Items listed in a dataset
——

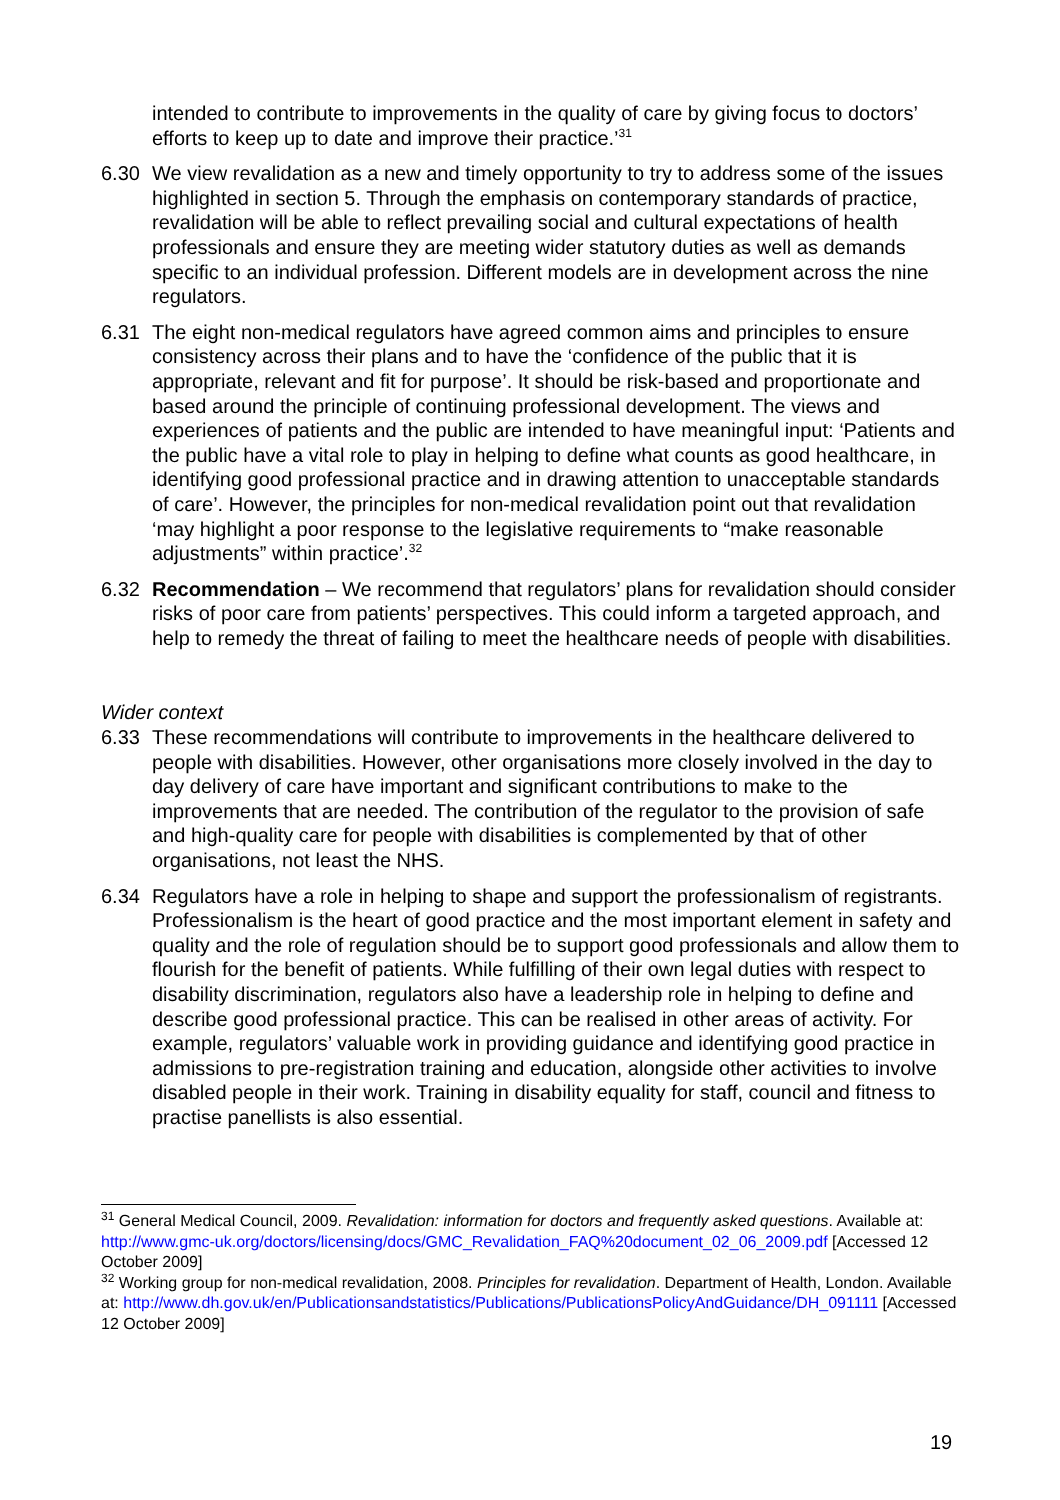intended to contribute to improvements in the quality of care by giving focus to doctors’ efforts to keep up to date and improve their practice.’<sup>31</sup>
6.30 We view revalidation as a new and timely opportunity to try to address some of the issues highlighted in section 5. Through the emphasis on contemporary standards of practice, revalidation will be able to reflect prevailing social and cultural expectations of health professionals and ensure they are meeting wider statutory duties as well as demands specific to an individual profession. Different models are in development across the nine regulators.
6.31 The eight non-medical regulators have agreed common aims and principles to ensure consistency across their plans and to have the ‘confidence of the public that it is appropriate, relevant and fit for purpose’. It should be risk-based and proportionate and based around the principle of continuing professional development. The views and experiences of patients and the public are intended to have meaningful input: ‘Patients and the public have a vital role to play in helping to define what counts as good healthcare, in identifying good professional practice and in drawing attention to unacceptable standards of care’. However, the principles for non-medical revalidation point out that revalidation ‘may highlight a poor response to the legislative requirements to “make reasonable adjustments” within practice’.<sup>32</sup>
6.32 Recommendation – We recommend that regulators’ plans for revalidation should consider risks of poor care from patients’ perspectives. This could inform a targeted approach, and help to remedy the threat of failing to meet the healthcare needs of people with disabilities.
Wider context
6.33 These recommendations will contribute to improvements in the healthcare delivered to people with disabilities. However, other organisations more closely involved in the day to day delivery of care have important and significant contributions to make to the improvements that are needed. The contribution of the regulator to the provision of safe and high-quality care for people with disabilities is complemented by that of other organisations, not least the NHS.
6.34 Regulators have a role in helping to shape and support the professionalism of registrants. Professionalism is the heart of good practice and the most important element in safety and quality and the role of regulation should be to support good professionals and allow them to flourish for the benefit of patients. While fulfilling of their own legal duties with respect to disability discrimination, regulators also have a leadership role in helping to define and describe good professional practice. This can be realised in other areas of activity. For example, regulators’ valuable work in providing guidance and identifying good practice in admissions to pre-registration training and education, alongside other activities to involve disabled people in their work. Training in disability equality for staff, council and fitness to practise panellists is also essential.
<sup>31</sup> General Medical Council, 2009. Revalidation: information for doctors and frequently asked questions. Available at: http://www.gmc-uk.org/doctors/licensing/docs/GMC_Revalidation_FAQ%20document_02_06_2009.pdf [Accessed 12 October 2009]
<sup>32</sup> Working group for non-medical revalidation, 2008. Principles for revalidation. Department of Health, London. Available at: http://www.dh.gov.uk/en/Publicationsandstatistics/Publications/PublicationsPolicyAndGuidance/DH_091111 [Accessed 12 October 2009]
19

——

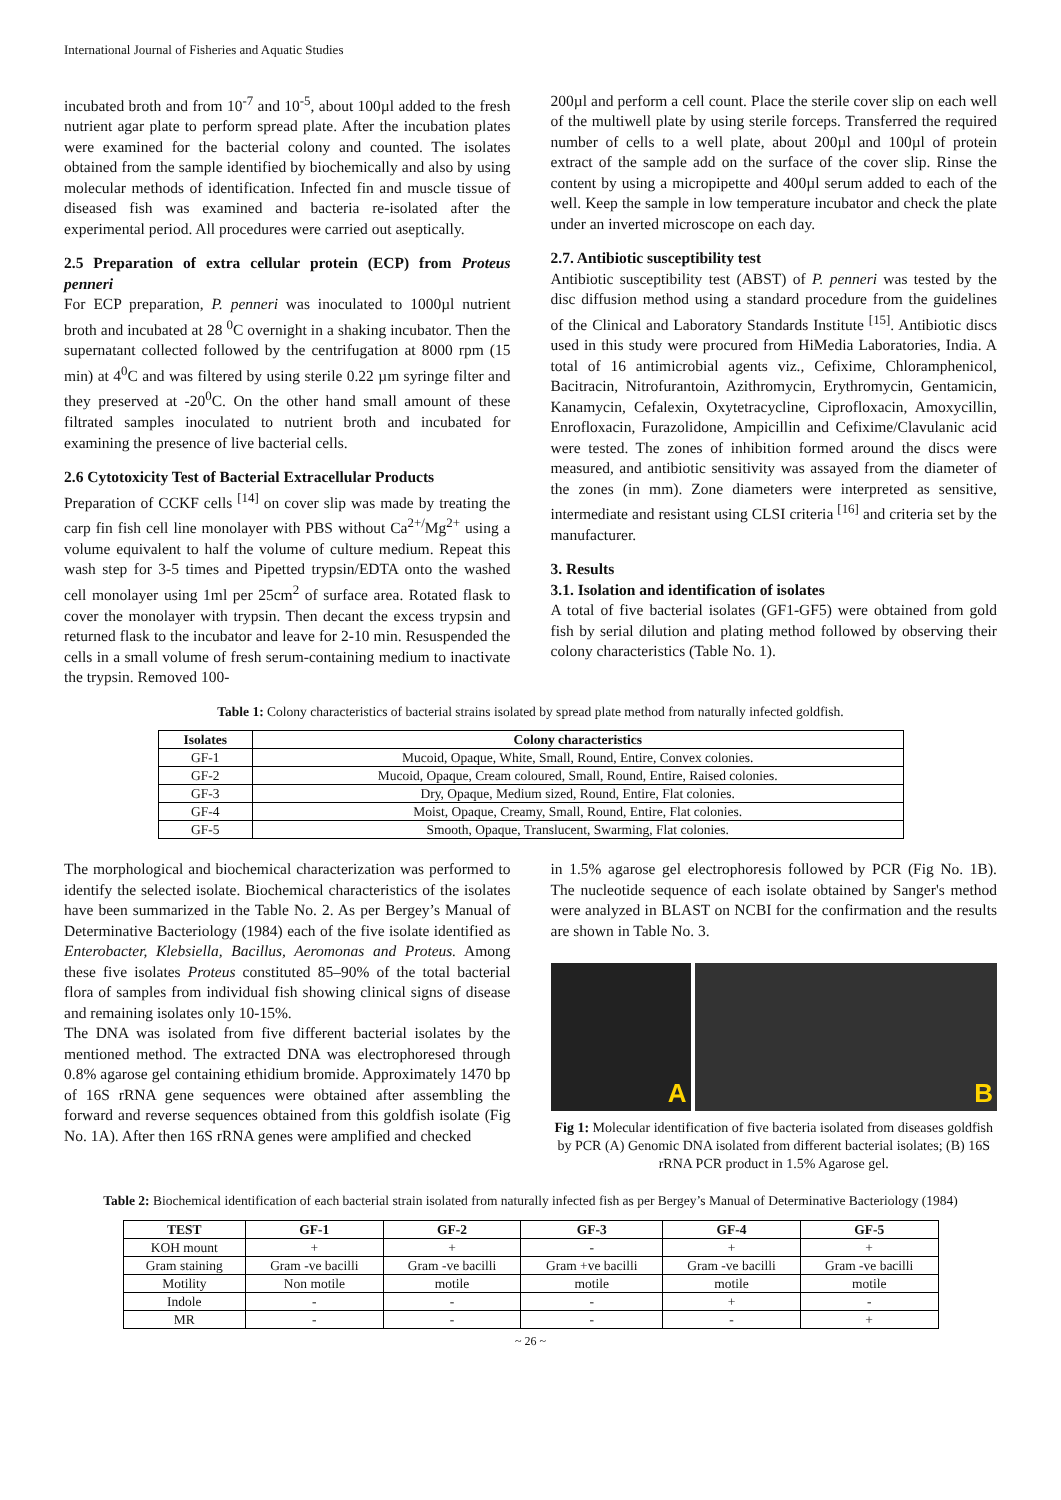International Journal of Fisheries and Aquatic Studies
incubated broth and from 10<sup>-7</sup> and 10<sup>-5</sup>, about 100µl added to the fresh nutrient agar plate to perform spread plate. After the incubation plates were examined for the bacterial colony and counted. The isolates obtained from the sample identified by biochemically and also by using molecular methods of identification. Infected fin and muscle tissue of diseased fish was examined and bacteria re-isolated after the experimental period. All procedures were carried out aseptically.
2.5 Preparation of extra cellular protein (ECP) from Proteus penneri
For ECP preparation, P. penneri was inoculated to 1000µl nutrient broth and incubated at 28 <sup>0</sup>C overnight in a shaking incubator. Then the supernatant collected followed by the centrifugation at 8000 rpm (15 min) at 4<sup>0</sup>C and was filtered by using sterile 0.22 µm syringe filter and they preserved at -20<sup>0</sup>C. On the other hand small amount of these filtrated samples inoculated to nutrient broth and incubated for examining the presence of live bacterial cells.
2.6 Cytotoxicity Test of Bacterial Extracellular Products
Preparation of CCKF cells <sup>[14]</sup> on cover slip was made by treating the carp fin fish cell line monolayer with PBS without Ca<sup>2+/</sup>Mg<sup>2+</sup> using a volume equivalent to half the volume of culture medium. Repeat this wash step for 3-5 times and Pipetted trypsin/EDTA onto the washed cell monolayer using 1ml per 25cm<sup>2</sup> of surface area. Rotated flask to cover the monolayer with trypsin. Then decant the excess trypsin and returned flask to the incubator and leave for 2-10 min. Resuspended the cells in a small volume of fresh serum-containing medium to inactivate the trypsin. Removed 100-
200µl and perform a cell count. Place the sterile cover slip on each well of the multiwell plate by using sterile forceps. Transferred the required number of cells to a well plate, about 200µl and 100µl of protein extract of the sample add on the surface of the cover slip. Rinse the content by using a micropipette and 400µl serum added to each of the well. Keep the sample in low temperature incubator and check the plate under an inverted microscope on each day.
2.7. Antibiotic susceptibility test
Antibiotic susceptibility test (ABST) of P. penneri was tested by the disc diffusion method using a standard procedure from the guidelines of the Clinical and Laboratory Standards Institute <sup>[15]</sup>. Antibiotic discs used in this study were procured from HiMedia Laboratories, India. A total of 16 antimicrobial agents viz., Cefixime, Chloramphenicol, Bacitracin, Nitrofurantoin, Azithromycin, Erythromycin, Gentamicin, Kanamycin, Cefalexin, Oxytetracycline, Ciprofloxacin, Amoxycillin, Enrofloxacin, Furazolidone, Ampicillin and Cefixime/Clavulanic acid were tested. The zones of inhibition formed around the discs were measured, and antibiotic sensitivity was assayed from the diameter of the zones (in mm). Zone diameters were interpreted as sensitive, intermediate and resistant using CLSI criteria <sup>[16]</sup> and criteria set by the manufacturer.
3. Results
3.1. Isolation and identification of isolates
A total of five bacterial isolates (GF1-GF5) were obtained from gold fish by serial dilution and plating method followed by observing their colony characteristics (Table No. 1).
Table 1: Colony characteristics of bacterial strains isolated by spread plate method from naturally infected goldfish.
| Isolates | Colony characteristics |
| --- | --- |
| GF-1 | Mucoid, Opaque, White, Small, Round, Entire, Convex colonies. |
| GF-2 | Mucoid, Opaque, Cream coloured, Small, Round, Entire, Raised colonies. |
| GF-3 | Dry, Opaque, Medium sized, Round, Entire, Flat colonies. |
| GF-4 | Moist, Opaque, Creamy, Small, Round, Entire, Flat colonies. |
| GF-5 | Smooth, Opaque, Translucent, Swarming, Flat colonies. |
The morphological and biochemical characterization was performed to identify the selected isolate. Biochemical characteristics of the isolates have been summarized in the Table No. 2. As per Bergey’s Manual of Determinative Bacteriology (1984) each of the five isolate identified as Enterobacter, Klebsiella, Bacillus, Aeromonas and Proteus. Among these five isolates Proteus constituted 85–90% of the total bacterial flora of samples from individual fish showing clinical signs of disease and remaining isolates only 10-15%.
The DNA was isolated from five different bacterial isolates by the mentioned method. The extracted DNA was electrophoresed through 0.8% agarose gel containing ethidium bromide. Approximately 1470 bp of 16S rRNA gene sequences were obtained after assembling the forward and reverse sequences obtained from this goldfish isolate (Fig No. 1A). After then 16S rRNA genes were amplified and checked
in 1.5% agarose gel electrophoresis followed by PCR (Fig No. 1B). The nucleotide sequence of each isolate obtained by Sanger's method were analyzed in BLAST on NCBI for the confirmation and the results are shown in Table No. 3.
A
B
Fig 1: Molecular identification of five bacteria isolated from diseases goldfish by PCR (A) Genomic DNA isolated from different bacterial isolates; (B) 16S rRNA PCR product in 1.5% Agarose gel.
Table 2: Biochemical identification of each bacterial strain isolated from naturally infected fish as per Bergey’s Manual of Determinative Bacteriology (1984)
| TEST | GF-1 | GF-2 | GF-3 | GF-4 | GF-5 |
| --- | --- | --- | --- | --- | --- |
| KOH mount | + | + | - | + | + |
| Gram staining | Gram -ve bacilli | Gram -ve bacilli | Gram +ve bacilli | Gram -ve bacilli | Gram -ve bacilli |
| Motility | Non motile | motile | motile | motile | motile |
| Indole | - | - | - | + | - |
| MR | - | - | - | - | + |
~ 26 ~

——

- _What the task asks_: Return only the number of lines in the data above that include the word "identified".

- _Answer space_: 2